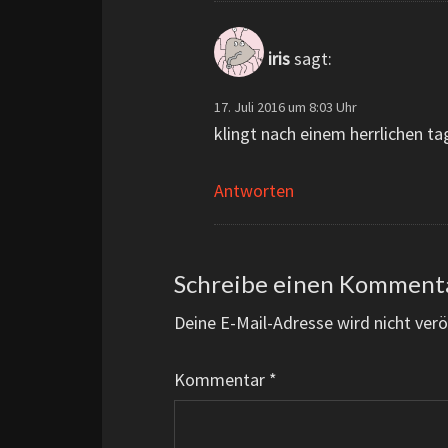
iris
sagt:
17. Juli 2016 um 8:03 Uhr
klingt nach einem herrlichen ta
Antworten
Schreibe einen Komment
Deine E-Mail-Adresse wird nicht veröf
Kommentar
*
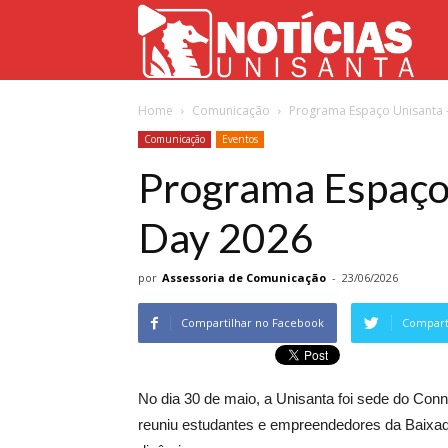
Not
Home
Comunicação
Programa Espaço Unisanta 
Uni
Comunicação
Eventos
Programa Espaço
Day 2026
por
Assessoria de Comunicação
-
23/06/2026
Compartilhar no Facebook
Comparti
No dia 30 de maio, a Unisanta foi sede do Conne
reuniu estudantes e empreendedores da Baixad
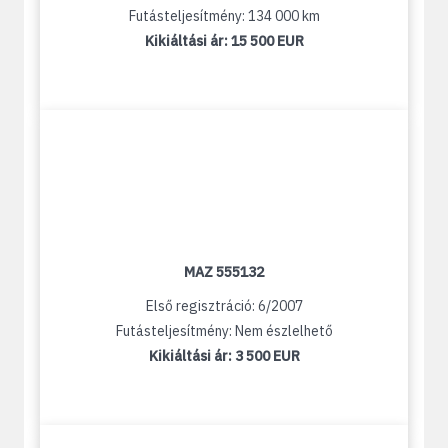
Futásteljesítmény: 134 000 km
Kikiáltási ár:
15 500 EUR
MAZ 555132
Első regisztráció: 6/2007
Futásteljesítmény: Nem észlelhető
Kikiáltási ár:
3 500 EUR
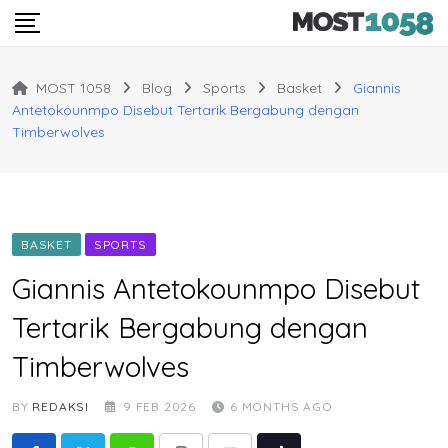
Skip
to
content
MOST 1058
Blog
Sports
Basket
Giannis
Antetokounmpo Disebut Tertarik Bergabung dengan
Timberwolves
BASKET
SPORTS
Giannis Antetokounmpo Disebut
Tertarik Bergabung dengan
Timberwolves
BY
REDAKSI
9 FEB 2026
6 MONTHS AGO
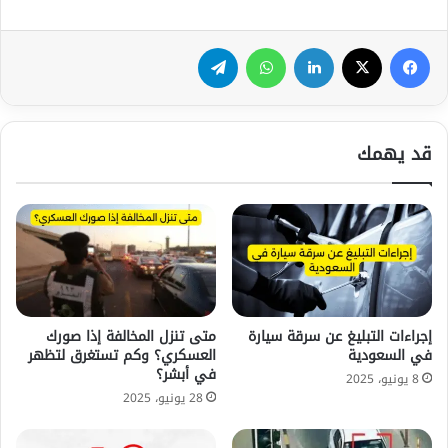
فيسبوك
‫X
لينكدإن
واتساب
تيلقرام
قد يهمك
إجراءات التبليغ عن سرقة سيارة
متى تنزل المخالفة إذا صورك
في السعودية
العسكري؟ وكم تستغرق لتظهر
في أبشر؟
8 يونيو، 2025
28 يونيو، 2025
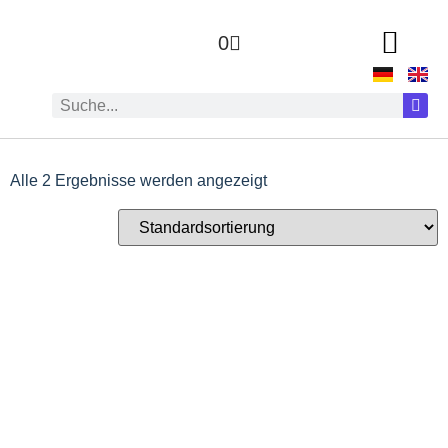
0
Alle 2 Ergebnisse werden angezeigt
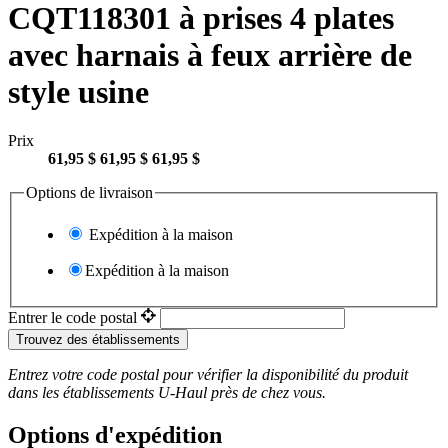
CQT118301 à prises 4 plates
avec harnais à feux arrière de
style usine
Prix
61,95 $
61,95 $
61,95 $
Options de livraison
Expédition à la maison
Expédition à la maison
Entrer le code postal
Trouvez des établissements
Entrez votre code postal pour vérifier la disponibilité du produit
dans les établissements
U-Haul
près de chez vous.
Options d'expédition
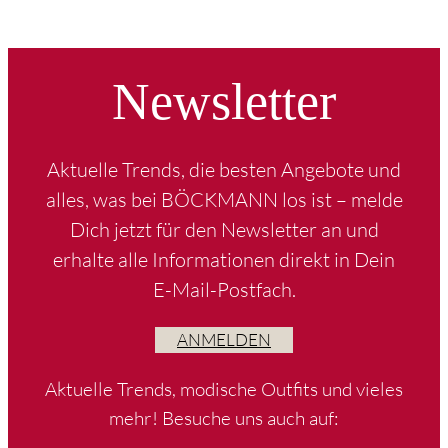
Newsletter
Aktuelle Trends, die besten Angebote und
alles, was bei BÖCKMANN los ist – melde
Dich jetzt für den Newsletter an und
erhalte alle Informationen direkt in Dein
E-Mail-Postfach.
ANMELDEN
Aktuelle Trends, modische Outfits und vieles
mehr! Besuche uns auch auf:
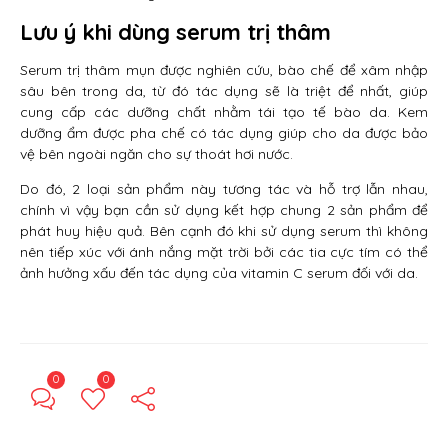
Lưu ý khi dùng serum trị thâm
Serum trị thâm mụn được nghiên cứu, bào chế để xâm nhập
sâu bên trong da, từ đó tác dụng sẽ là triệt để nhất, giúp
cung cấp các dưỡng chất nhằm tái tạo tế bào da. Kem
dưỡng ẩm được pha chế có tác dụng giúp cho da được bảo
vệ bên ngoài ngăn cho sự thoát hơi nước.
Do đó, 2 loại sản phẩm này tương tác và hỗ trợ lẫn nhau,
chính vì vậy bạn cần sử dụng kết hợp chung 2 sản phẩm để
phát huy hiệu quả. Bên cạnh đó khi sử dụng serum thì không
nên tiếp xúc với ánh nắng mặt trời bởi các tia cực tím có thể
ảnh hưởng xấu đến tác dụng của vitamin C serum đối với da.
0
0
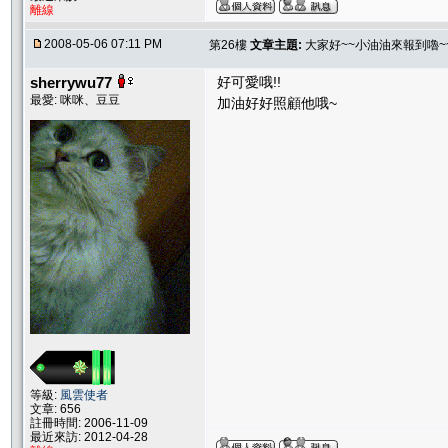
離線
2008-05-06 07:11 PM
第26樓
文章主題:
大家好~~小油油來報到嚕~~
sherrywu77
好可愛哦!!
最愛: 咪咪、豆豆
加油好好照顧他哦~
等級:
風雲使者
文章: 656
註冊時間: 2006-11-09
最近來訪: 2012-04-28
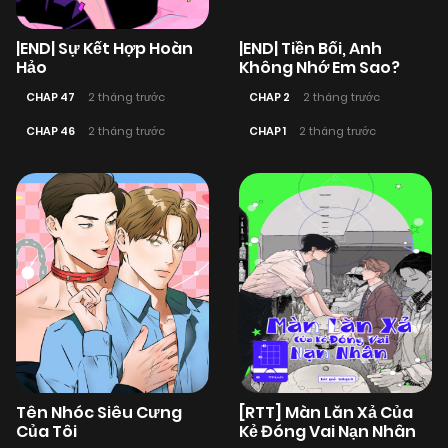
|END| Sự Kết Hợp Hoàn
|END| Tiền Bối, Anh
Hảo
Không Nhớ Em Sao?
CHAP 47
2 tháng trước
CHAP 2
2 tháng trước
CHAP 46
2 tháng trước
CHAP 1
2 tháng trước
Tên Nhóc Siêu Cưng
[RTT] Màn Lăn Xả Của
Của Tôi
Kẻ Đóng Vai Nạn Nhân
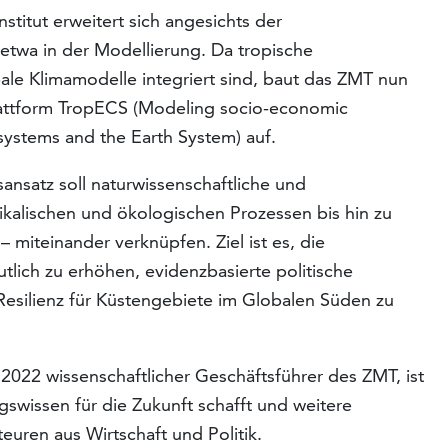
nstitut erweitert sich angesichts der
etwa in der Modellierung. Da tropische
le Klimamodelle integriert sind, baut das ZMT nun
plattform TropECS (Modeling socio-economic
systems and the Earth System) auf.
ansatz soll naturwissenschaftliche und
ikalischen und ökologischen Prozessen bis hin zu
iteinander verknüpfen. Ziel ist es, die
tlich zu erhöhen, evidenzbasierte politische
Resilienz für Küstengebiete im Globalen Süden zu
t 2022 wissenschaftlicher Geschäftsführer des ZMT, ist
wissen für die Zukunft schafft und weitere
euren aus Wirtschaft und Politik.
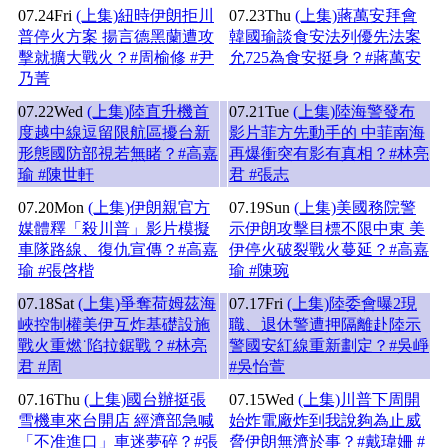
07.24
Fri
(上集)紐時伊朗拒川
07.23
Thu
(上集)蔣萬安拜會
普停火方案 揚言德黑蘭遭攻
韓國瑜談食安法列優先法案
擊就擴大戰火？#周榆修 #尹
允725為食安挺身？#蔣萬安
乃菁
07.22
Wed
(上集)陸直升機首
07.21
Tue
(上集)陸海警發布
度越中線逗留限航區擾台新
影片菲方先動手的 中菲南海
形態國防部視若無睹？#高嘉
再爆衝突有影有真相？#林亮
瑜 #陳世軒
君 #張志
07.20
Mon
(上集)伊朗親官方
07.19
Sun
(上集)美國務院警
媒體釋「殺川普」影片模擬
示伊朗攻擊目標不限中東 美
車隊路線、復仇宣傳？#高嘉
伊停火破裂戰火蔓延？#高嘉
瑜 #張啓楷
瑜 #陳琬
07.18
Sat
(上集)爭奪荷姆茲海
07.17
Fri
(上集)陸委會曝2現
峽控制權美伊互炸基礎設施
職、退休警遭押隔離赴陸示
戰火重燃˙陷拉鋸戰？#林亮
警國安紅線重新劃定？#吳崢
君 #周
#吳怡萱
07.16
Thu
(上集)國台辦挺張
07.15
Wed
(上集)川普下周開
雪機車來台開店 經濟部急喊
始炸電廠炸到我說夠為止威
「不准進口」車迷夢碎？#張
脅伊朗無濟於事？#戴瑋姍 #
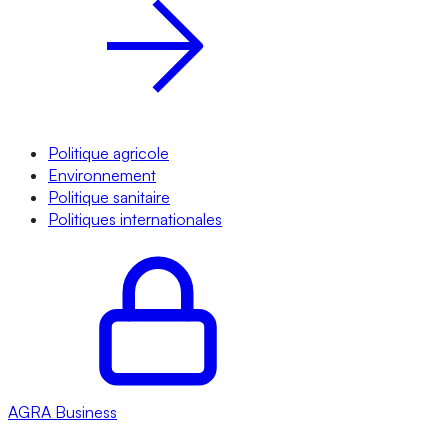
Politique agricole
Environnement
Politique sanitaire
Politiques internationales
AGRA
Business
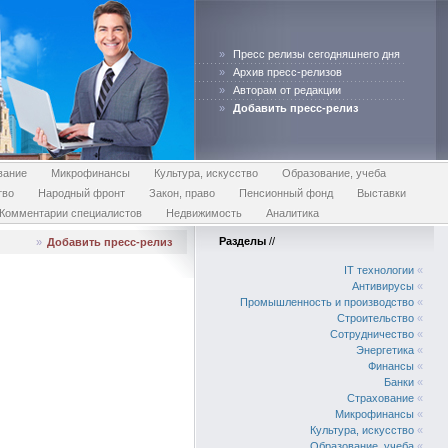
»
Пресс релизы сегодняшнего дня
»
Архив пресс-релизов
»
Авторам от редакции
»
Добавить пресс-релиз
вание
Микрофинансы
Культура, искусство
Образование, учеба
тво
Народный фронт
Закон, право
Пенсионный фонд
Выставки
Комментарии специалистов
Недвижимость
Аналитика
Разделы
//
»
Добавить пресс-релиз
IT технологии
«
Антивирусы
«
Промышленность и производство
«
Строительство
«
Сотрудничество
«
Энергетика
«
Финансы
«
Банки
«
Страхование
«
Микрофинансы
«
Культура, искусство
«
Образование, учеба
«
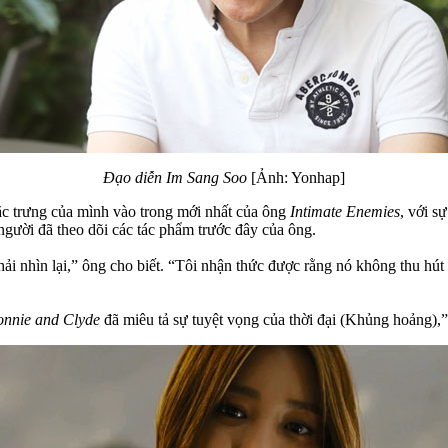
Đạo diễn Im Sang Soo
[Ảnh: Yonhap]
ặc trưng của mình vào trong mới nhất của ông
Intimate Enemies
, với 
gười đã theo dõi các tác phẩm trước đây của ông.
hải nhìn lại,” ông cho biết. “Tôi nhận thức được rằng nó không thu hút k
onnie and Clyde
đã miêu tả sự tuyệt vọng của thời đại (Khủng hoảng),” 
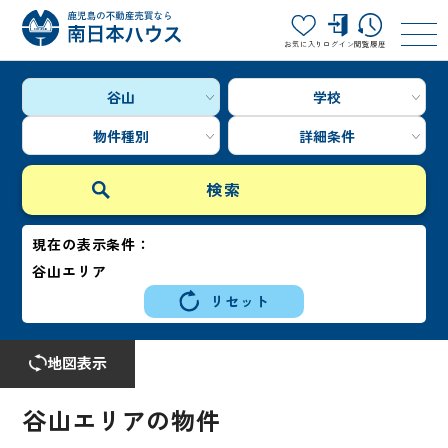
お気に入り
ログイン
閲覧履歴
谷山
学校
物件種別
詳細条件
現在の表示条件：
谷山エリア
リセット
地図表示
谷山エリアの物件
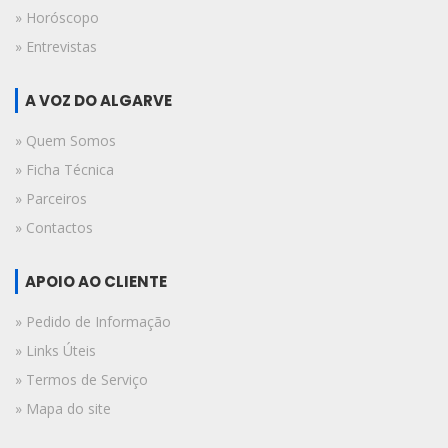
» Horóscopo
» Entrevistas
A VOZ DO ALGARVE
» Quem Somos
» Ficha Técnica
» Parceiros
» Contactos
APOIO AO CLIENTE
» Pedido de Informação
» Links Úteis
» Termos de Serviço
» Mapa do site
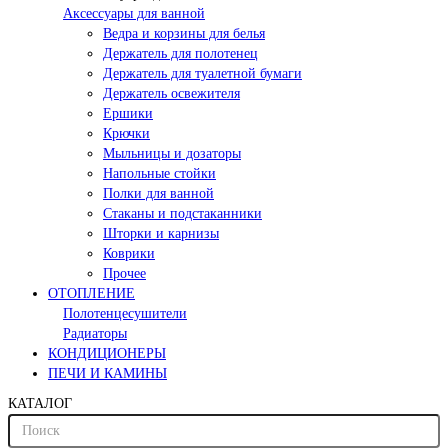
Аксессуары для ванной
Ведра и корзины для белья
Держатель для полотенец
Держатель для туалетной бумаги
Держатель освежителя
Ершики
Крючки
Мыльницы и дозаторы
Напольные стойки
Полки для ванной
Стаканы и подстаканники
Шторки и карнизы
Коврики
Прочее
ОТОПЛЕНИЕ
Полотенцесушители
Радиаторы
КОНДИЦИОНЕРЫ
ПЕЧИ И КАМИНЫ
КАТАЛОГ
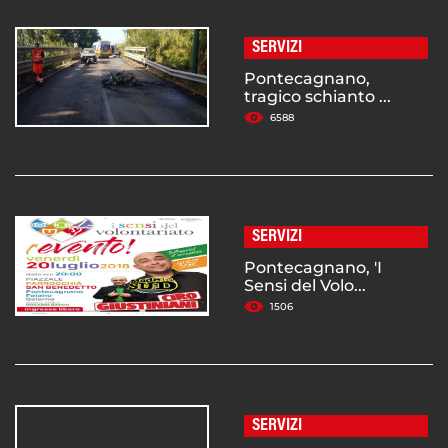
SERVIZI
Pontecagnano,
tragico schianto ...
6588
SERVIZI
Pontecagnano, 'I
Sensi del Volo...
1506
SERVIZI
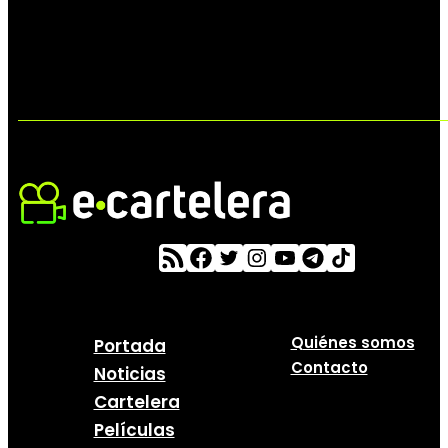
Quiénes somos
Portada
Contacto
Noticias
Cartelera
Películas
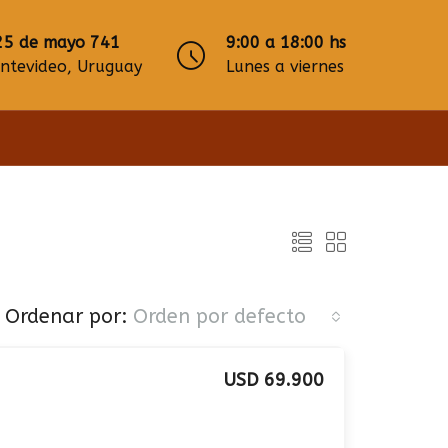
25 de mayo 741
9:00 a 18:00 hs
ntevideo, Uruguay
Lunes a viernes
Ordenar por:
Orden por defecto
USD 69.900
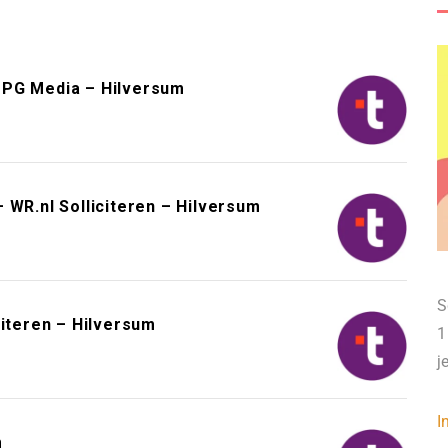
DPG Media – Hilversum
 WR.nl Solliciteren – Hilversum
S
citeren – Hilversum
1
j
I
m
· · · · ·
**What you are asked to do:** Filter the listing above down to the lines that contain the word "Programa".

**Written answer:**
Programa Espaço Unisanta 
Programa Espaço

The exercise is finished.